Sustainable and Resilient Economic Development

Smallholder farmers, particularly women-headed households, lack the funds needed for investing in improved technologies to increase their own agro-business output. Furthermore, they learn to cope with strategies to tackle new diseases, late rains or short harvesting periods in isolation. The collective knowledge and pooled resources of farmers will enable them to finance and purchase improved technology, such as tractors and crop harvesting and processing equipment. Farming and herding co-ops can also play a critical role in strengthening farmers’ capacities in seed multiplication, storage, and banking to improve fodder fields and food crop quality and resilience, thereby ensuring better food security following periods of environmental shock. They can also play a role in maintaining current tree nurseries, tree planting, and distribution, as well as increasing market access through shared storage and solar-powered cooling facilities, and shared crop and product transportation.

CAEPA has successfully developed farming cooperatives and plans to capitalize on this, however, the challenge of farmer-pastoralist conflict persists. To encourage collaboration rather than conflict, CAEPA seeks to develop not only herder-to-herder cooperatives but also farmer-to-herder asset-sharing cooperatives and market days where farmers and pastoralists can engage in and promote local trade.
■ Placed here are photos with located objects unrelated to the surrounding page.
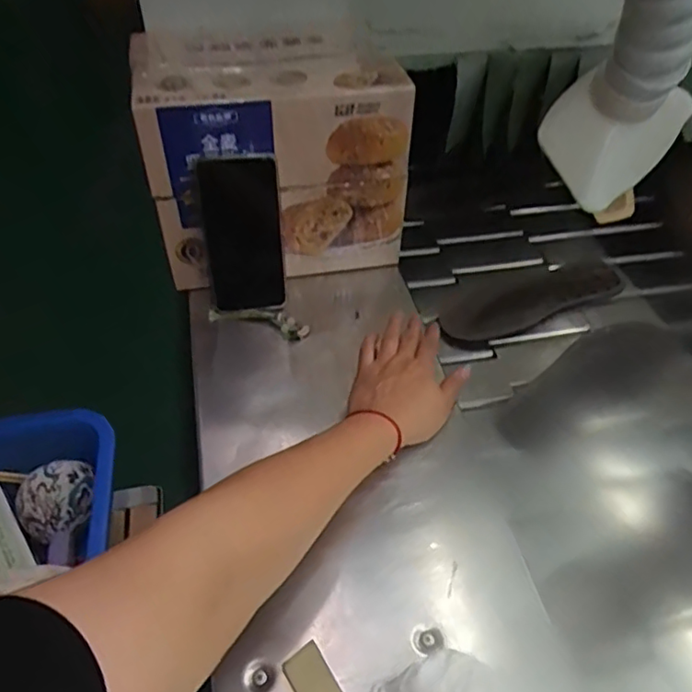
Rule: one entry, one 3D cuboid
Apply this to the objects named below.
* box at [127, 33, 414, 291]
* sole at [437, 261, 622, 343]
[{"bbox_3d":[-0.080,-0.208,0.665,0.261,0.205,0.178,-7,45,-9],"label":"box"},{"bbox_3d":[0.232,-0.057,0.739,0.255,0.013,0.073,-17,50,-17],"label":"sole"}]

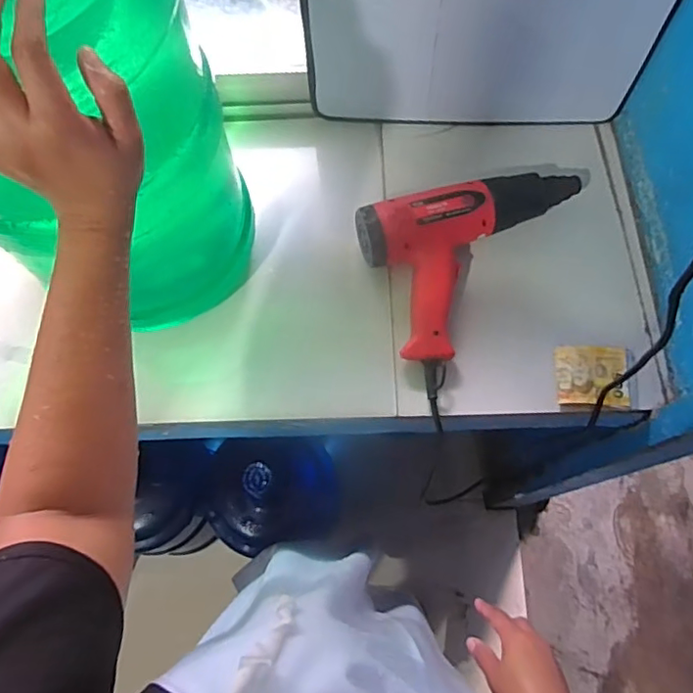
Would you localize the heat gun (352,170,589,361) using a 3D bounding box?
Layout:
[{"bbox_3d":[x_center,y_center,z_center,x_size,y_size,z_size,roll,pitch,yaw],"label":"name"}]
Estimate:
[{"bbox_3d":[0.160,-0.101,0.625,0.265,0.076,0.177,-18,70,-5],"label":"heat gun"}]

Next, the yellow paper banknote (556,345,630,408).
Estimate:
[{"bbox_3d":[0.268,0.031,0.604,0.075,0.008,0.066,3,73,4],"label":"yellow paper banknote"}]

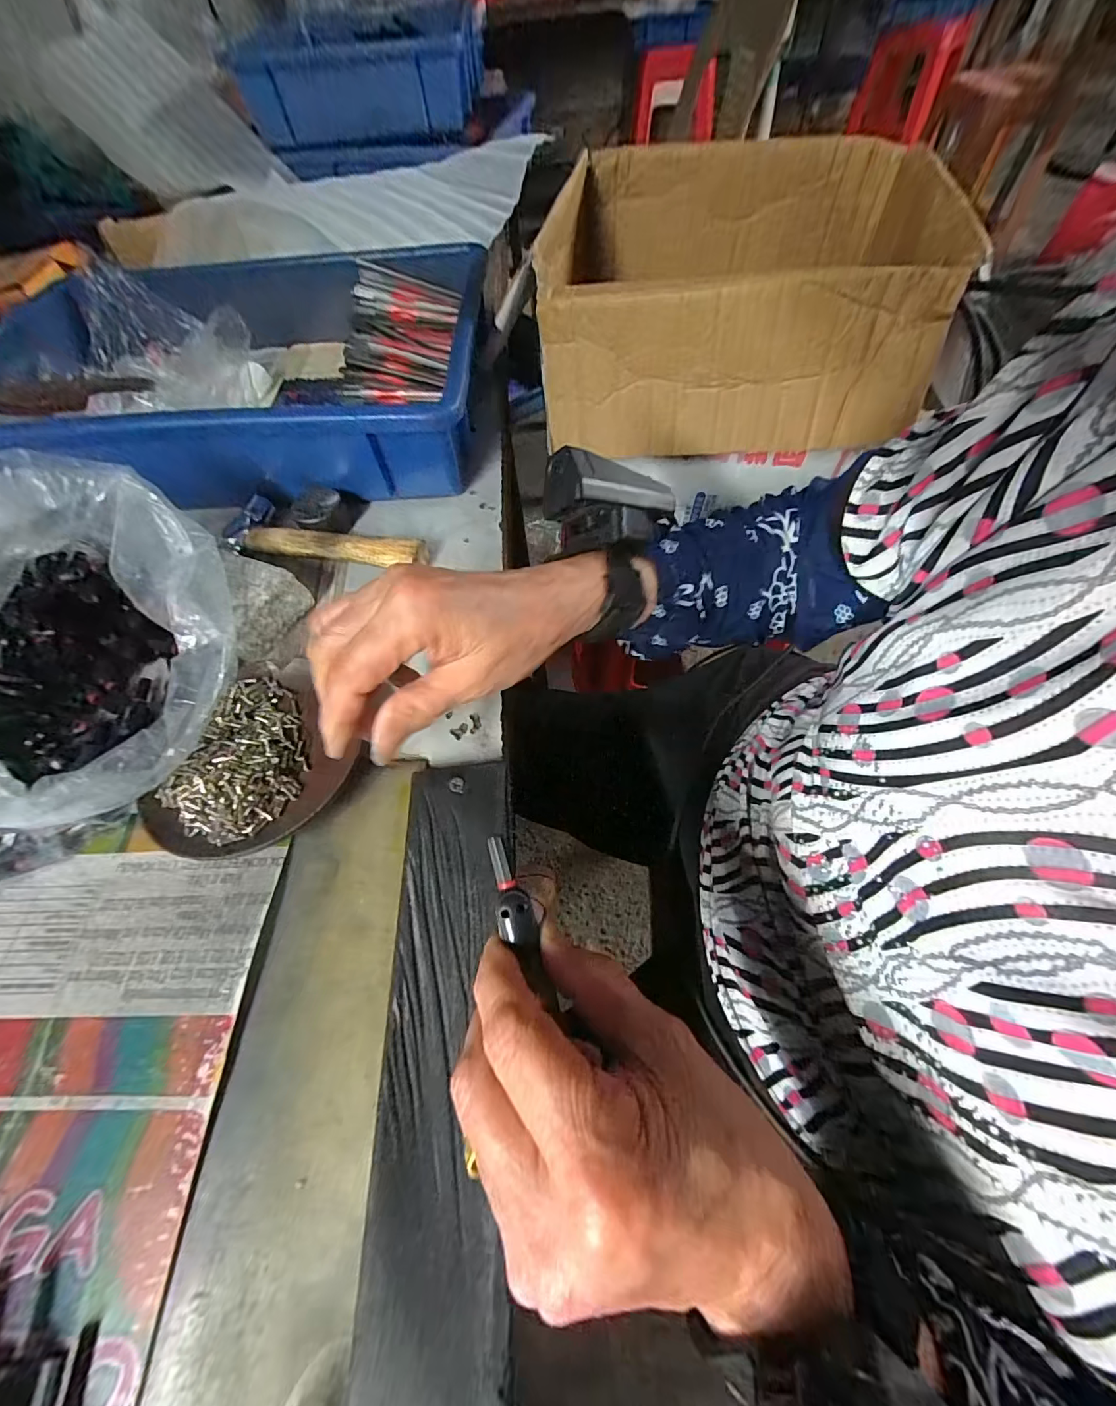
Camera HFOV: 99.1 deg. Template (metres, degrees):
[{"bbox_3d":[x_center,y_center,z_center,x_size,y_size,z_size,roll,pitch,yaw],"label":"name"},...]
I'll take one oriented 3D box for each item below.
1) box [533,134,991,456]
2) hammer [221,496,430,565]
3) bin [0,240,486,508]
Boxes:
[{"bbox_3d":[0.152,-0.368,0.419,0.303,0.110,0.312,4,60,6],"label":"box"},{"bbox_3d":[-0.170,-0.117,0.342,0.157,0.021,0.049,13,62,11],"label":"hammer"},{"bbox_3d":[-0.274,-0.285,0.413,0.428,0.069,0.281,-1,60,3],"label":"bin"}]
Additionally, CAEPA will support microcredit schemes, including the on-going promotion and training of farmers and pastoralists in beekeeping, while also introducing biogas production and distribution. Beekeeping is an important aspect of flowering crop plant pollination, with honey providing a source of energy and a product that can be processed, packaged and sold, diversifying household income as a result. 

Since CAEPA has successfully implemented beekeeping in the past, the goal now is to scale-up these efforts and integrate lessons learned in the re-design of these projects to increase the colonization rate and to improve pollination by rotating the apiaries. Apiary rotation among farms can generate income for beekeepers, in addition to proceeds from the processing and sale of honey.

Biogas production is a simple way to harvest a natural by-product of livestock-rearing and can provide a source of natural fertilization to be shared or sold to farmers to improve crop yields. It can also provide a source of energy in a region that is largely outside of the electrical grid.

CAEPA will also introduce goats into cattle-rearing transhumance pastoralist communities to diversify their production and consumption and increase their ability to cope with seasonal variability, poor grazing lands and high-water consumption in raising cattle. Goats provide food security, a capital asset that can be sold in times of crisis, and a profitable agricultural investment capable of providing milk and meat to increase the protein consumption of both pastoral and small-holder farming households.